Another analysis (the JUPITER trial) found that for individuals over 70 statin therapy was effective for several endpoints, but the rates of all-cause mortality didn't differ for people taking statins compared to those taking a placebo. Again, in the HOPE-3 trial, statins were effective in preventing nonfatal heart attacks or strokes and death from cardiovascular causes.

They also point out that a recently begun Australian trial (the STAREE trial) will assess the efficacy of statins to provide primary prevention in adults aged 70 and over. This trial will compare the utility of a statin to that of placebo in preventing major adverse cardiovascular events as well as a composite endpoint of all-cause death, dementia, or disability development.

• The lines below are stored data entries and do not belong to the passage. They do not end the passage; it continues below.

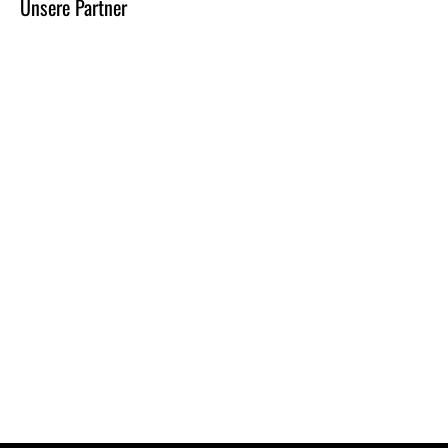
Unsere Partner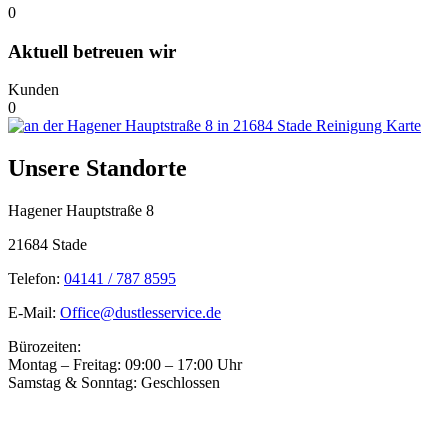
0
Aktuell betreuen wir
Kunden
0
Unsere Standorte
Hagener Hauptstraße 8
21684 Stade
Telefon:
04141 / 787 8595
E-Mail:
Office@dustlesservice.de
Bürozeiten:
Montag – Freitag: 09:00 – 17:00 Uhr
Samstag & Sonntag: Geschlossen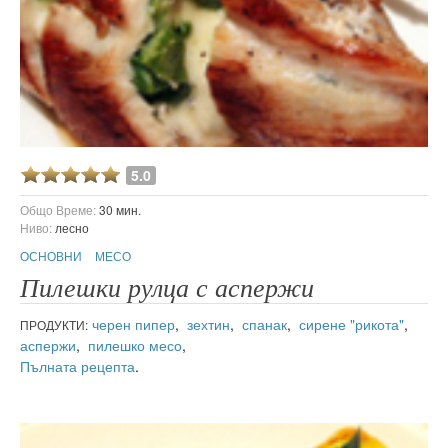
5.0
Общо Време:
30 мин.
Ниво:
лесно
ОСНОВНИ
МЕСО
Пилешки рулца с аспержи
черен пипер
,
зехтин
,
спанак
,
сирене "рикота"
,
ПРОДУКТИ:
аспержи
,
пилешко месо
,
Пълната рецепта
.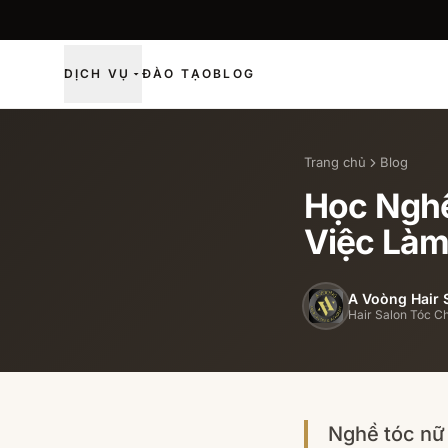
DỊCH VỤ
ĐÀO TẠO
BLOG
Trang chủ
Blog
Học Nghề
Việc Làm
A Voòng Hair 
Hair Salon Tóc C
Nghề tóc nữ 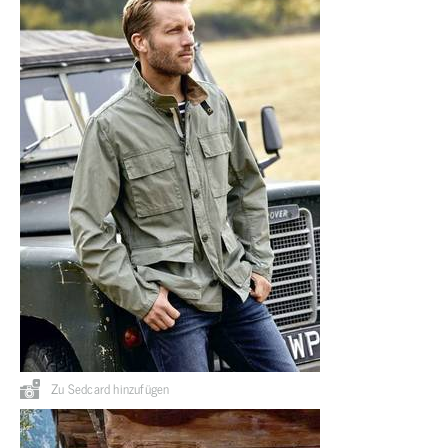
Zu Sedcard hinzufügen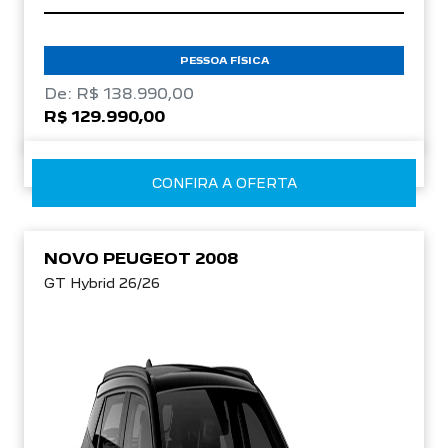
PESSOA FÍSICA
De: R$ 138.990,00
R$ 129.990,00
CONFIRA A OFERTA
NOVO PEUGEOT 2008
GT Hybrid 26/26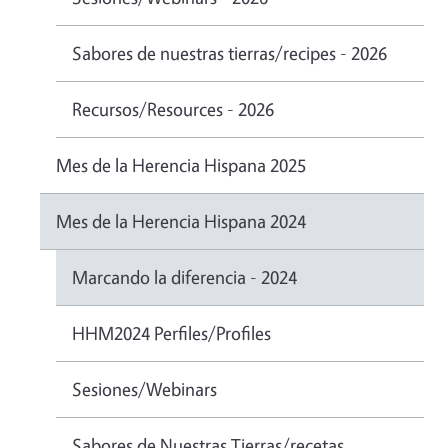
Sabores de nuestras tierras/recipes - 2026
Recursos/Resources - 2026
Mes de la Herencia Hispana 2025
Mes de la Herencia Hispana 2024
Marcando la diferencia - 2024
HHM2024 Perfiles/Profiles
Sesiones/Webinars
Sabores de Nuestras Tierras/recetas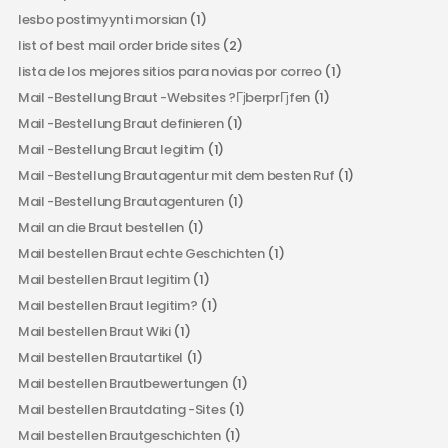
lesbo postimyynti morsian
(1)
list of best mail order bride sites
(2)
lista de los mejores sitios para novias por correo
(1)
Mail -Bestellung Braut -Websites ?ГјberprГјfen
(1)
Mail -Bestellung Braut definieren
(1)
Mail -Bestellung Braut legitim
(1)
Mail -Bestellung Brautagentur mit dem besten Ruf
(1)
Mail -Bestellung Brautagenturen
(1)
Mail an die Braut bestellen
(1)
Mail bestellen Braut echte Geschichten
(1)
Mail bestellen Braut legitim
(1)
Mail bestellen Braut legitim?
(1)
Mail bestellen Braut Wiki
(1)
Mail bestellen Brautartikel
(1)
Mail bestellen Brautbewertungen
(1)
Mail bestellen Brautdating -Sites
(1)
Mail bestellen Brautgeschichten
(1)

While statins are relatively benign drugs, there are some risks associated with their use. For example, myalgias (muscle pains) are major reasons for therapy discontinuation, and the authors point out, "interactions with many commonly used drugs may increase these risks in older patients." This might well be a stumbling block for more widespread statin use, since many older people already take more than one prescription medications.

In summary, the authors are concerned that "increasing numbers of individuals older than 75 years will likely be treated with statins for primary prevention in the absence of adequate information on benefits and risks." Because there are apparently no strong data sets to advise physicians and patients about what path to follow, at the very least, prescription of a statin to an older individual without a history of cardiovascular events merits thourough discussion between patient and doctor.